What is their relation to classical planning?

To be continued...


  1. YKY,

    I believe that RL can coexist with classical planning (in the limit of crisp, observable domains) and with monte-carlo tree planning (for partially observable markov processes), in the following manner.

    In my previous post, I talked about the idea of having a set of rules which would look much like the existing BN rules, but which would talk about utility and expected value. (NOTE: we need some sort of temporal logic to state these in?) RL-like techniques, informed by decision network / influence graph algorithms, would be used to update the values of these rules. However, as in *some* existing RL algorithms, there would be a separation between the attempt to learn the model of the world (including consequences of actions) and the attempt to compute expected values from this. This means that, as you said, RL emerges as a combination of inductive learning and some form of planning technique.

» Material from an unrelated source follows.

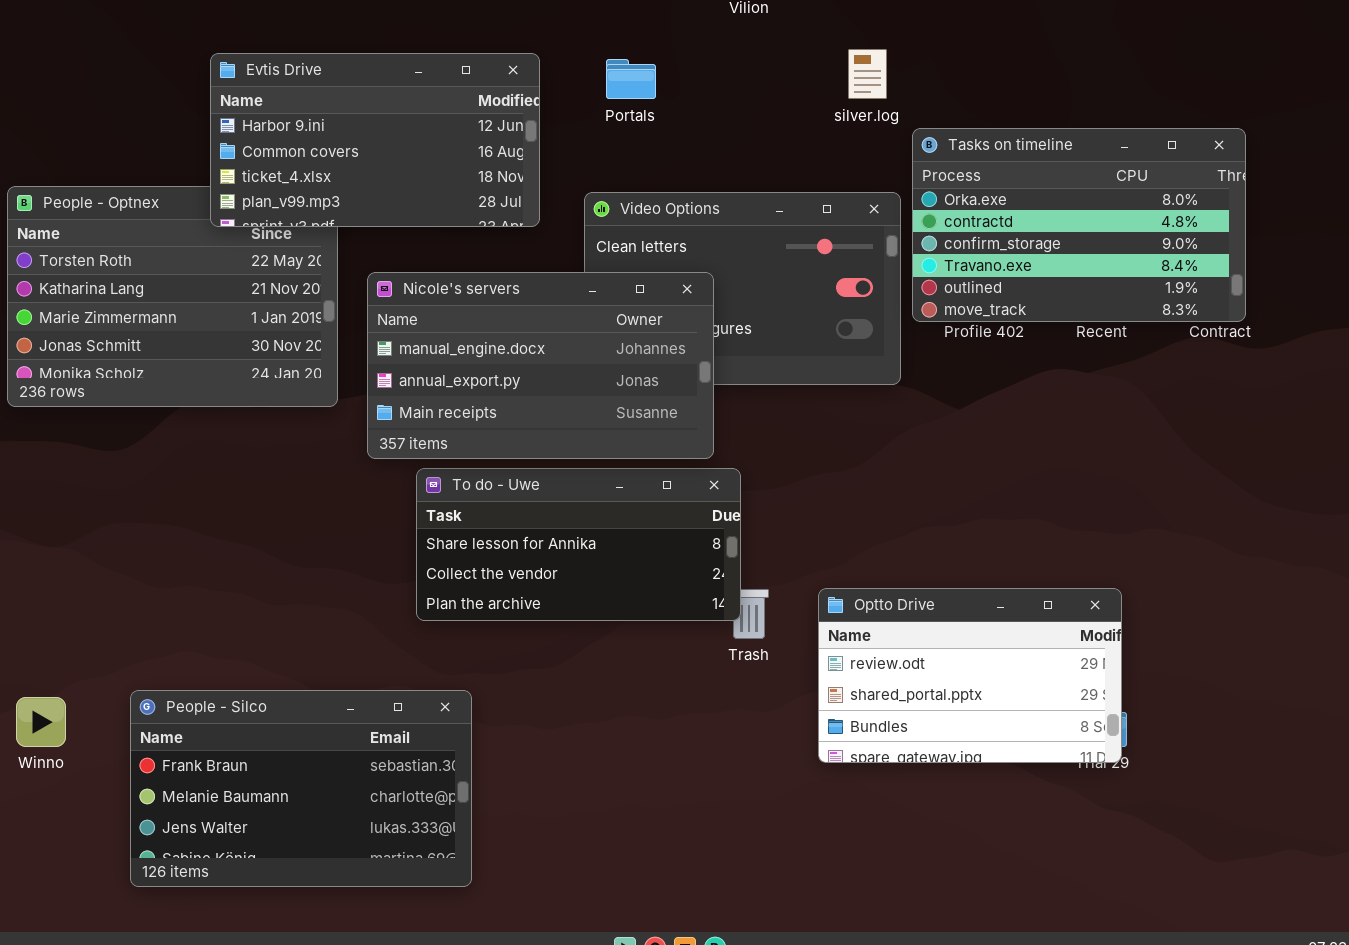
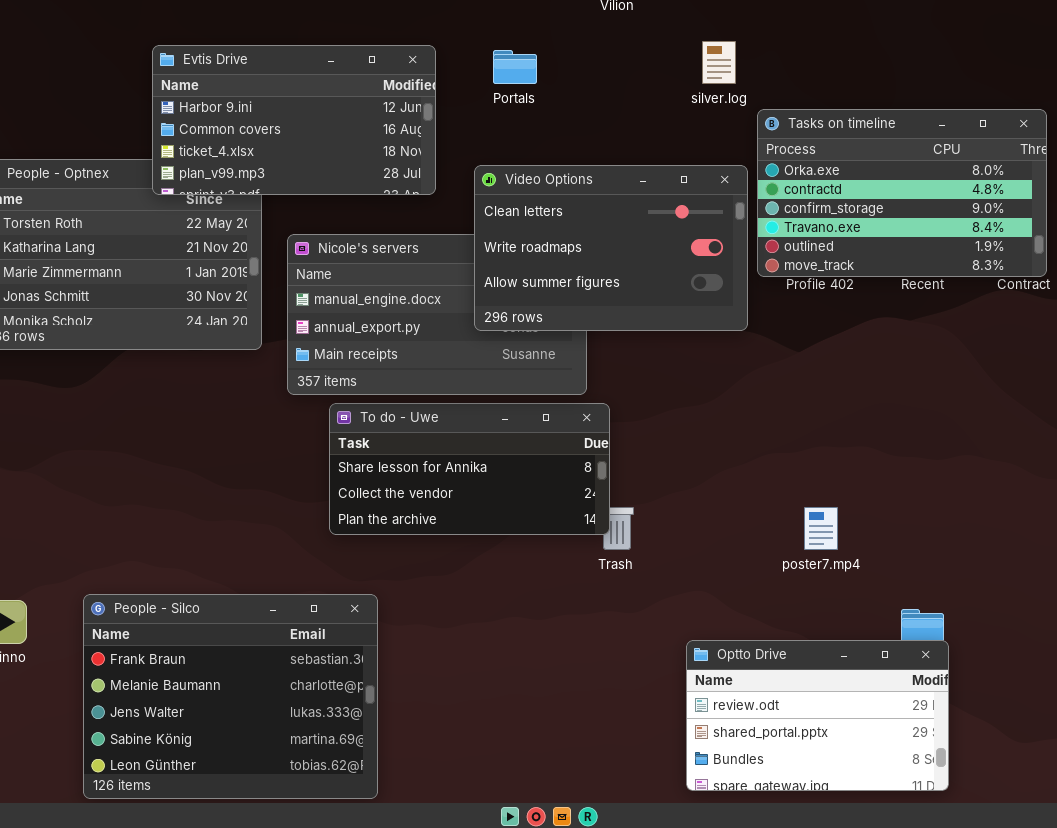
Video Options: [584,192,901,385] -> [474,165,748,331], raised
Optto Drive: [818,588,1122,763] -> [686,640,949,791], moved
People - Silco: [130,690,472,887] -> [83,594,378,799], resized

    A reasonable choice for the planning part seems to be MCTS, because of its generality, compatibility with partially observable markov, and compatibility with RL. Moreover, MCTS has shown excellent performance in the field. The only thing that makes me hesitate is that there are some "dark art" issues of fine-tuning to make it work well: the MC stage is not well understood, and things that intuitively should make a more accurate MC stage appear to degrade performance instead!

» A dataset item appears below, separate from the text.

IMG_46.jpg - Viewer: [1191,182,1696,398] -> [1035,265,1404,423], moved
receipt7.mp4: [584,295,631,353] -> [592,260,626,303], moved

    Come to think of it, in the context of Genifer, there are some obvious modifications to MCTS that we could try. We are preferring to use belief prop rather than MCMC as our estimation alg... so perhaps we should try prop. algs before MC algs... and more generally, let Genifer *reason* about the goodness of a potential path, rather than just doing random-walk trials to evaluate its goodness... (Perhaps this would move us toward DP.)

  2. I assume by "inference" here you mean "inference control"? I see two aspects to "online planning" (online in the machine learning sense): "strategy construction" and "action selection". Inference control is an example of online planning. More sophisticated planning would be emergent from the system's dynamics, but at the bottom there's the algorithms doing inference control, and these are planning algorithms.

    It's always been that "Reinforcement Learning = Dynamic Programming + Inductive Learning", so your observation is literally true :-) (It could be argued that "deductive planning" is "dynamic programming in relational domains".)